__What to do__
Copy each of the entries below faithfully, setting aside any pictures.

═══ Records for this exercise

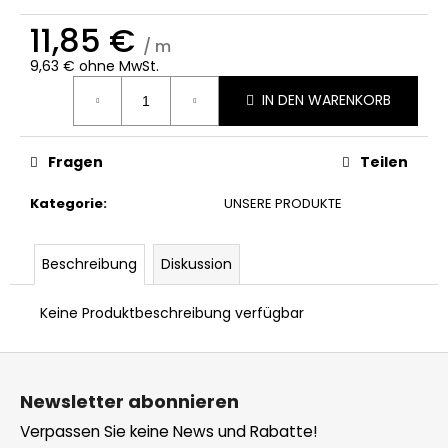
11,85 €
/ m
9,63 € ohne MwSt.
Verkaufspreis:
IN DEN WARENKORB
Fragen
Teilen
Kategorie
:
UNSERE PRODUKTE
Beschreibung
Diskussion
Keine Produktbeschreibung verfügbar
F
u
Newsletter abonnieren
ß
Verpassen Sie keine News und Rabatte!
z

══════

__Solved exercise__
11,85 €
/ m
9,63 € ohne MwSt.
Verkaufspreis:
IN DEN WARENKORB
Fragen
Teilen
Kategorie
:
UNSERE PRODUKTE
Beschreibung
Diskussion
Keine Produktbeschreibung verfügbar
F
u
Newsletter abonnieren
ß
Verpassen Sie keine News und Rabatte!
z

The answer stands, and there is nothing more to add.